The buys make the marketer an outlier in the automotive category, whose Super Bowl presence is down a bit from last year. But it's not surprising Toyota is going big, considering its tight relationship with NBC, which will broadcast Sunday's game. The timing also makes sense with the Olympics starting just days after the Super Bowl. Toyota sat out last year's game.

The automaker released two of its ads today. One 60-second spot, seen here, which will run in the game's first commercial pod after kickoff, is called "Good Odds." It portrays the journey of Canadian Paralympic skier Lauren Woolstencroft from infant to gold medalist. The spot depicts her odds winning a medal declining from astronomical to doable as she perseveres through training, from childhood into adulthood.

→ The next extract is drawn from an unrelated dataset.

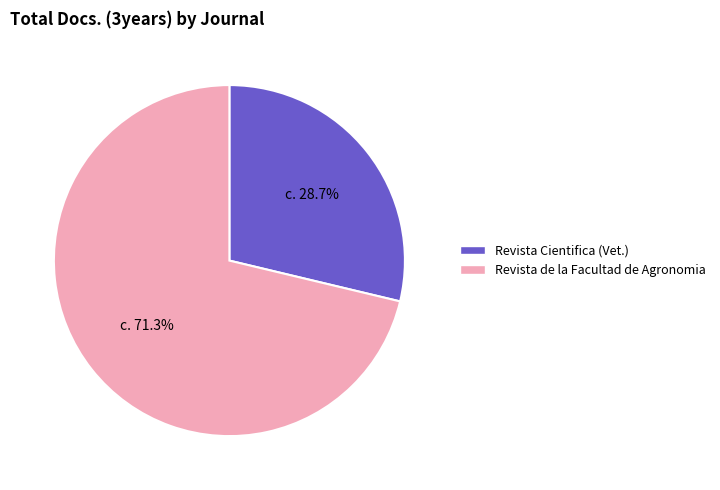

Rank the categories by value from highest to lowest.

Revista de la Facultad de Agronomia, Revista Cientifica de la Facultad de Ciencias Veterinarias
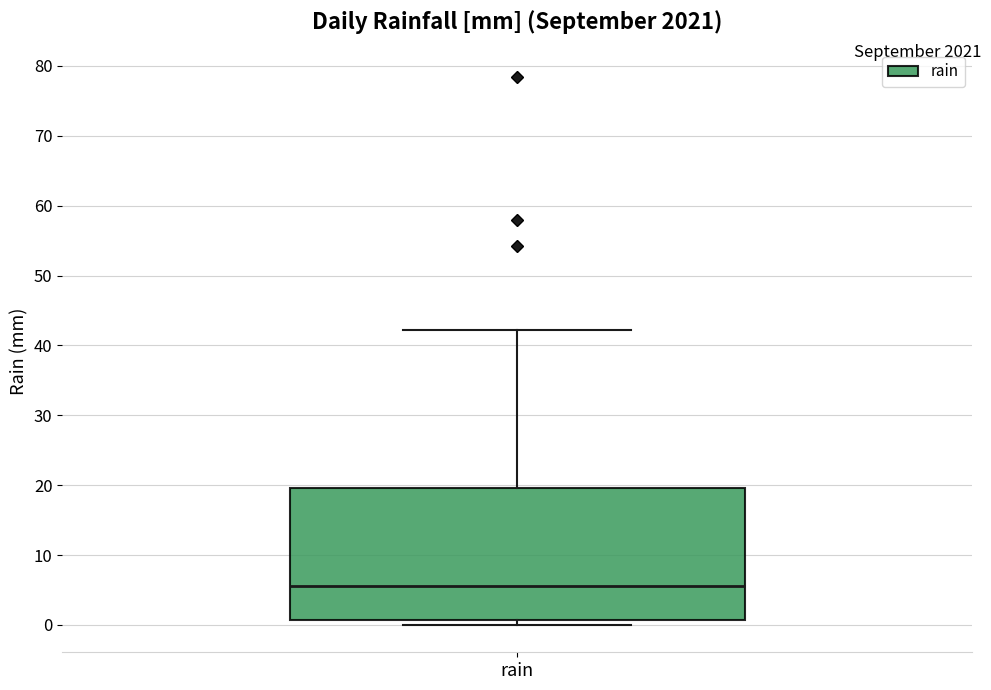

Where is the lower edge of the box for rain on the y-axis? The values are not printed on the chart, so give them approximately, as read against the axis.

1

The ad continues Toyota's "Start Your Impossible" Olympics campaign that began in October and plugs the company as a "mobility" solutions provider whose goods and services extend beyond cars to include technologies like wearable robotic leg braces. Toyota's traditional car lineup is notably absent from the ad, which ends by declaring that "when we are free to move, anything is possible." The campaign is a dual effort by Saatchi & Saatchi in the U.S. and Dentsu in Tokyo.

A 30-second Olympics spot, which was also released today, is called "Mobility Anthem." It is is a cut-down version of a spot that first aired in November that squeezed 100 people--ages 1 to 100--into a 120-second video that combined scenes of athletic training with Toyota's mobility technologies such as a "human support robot."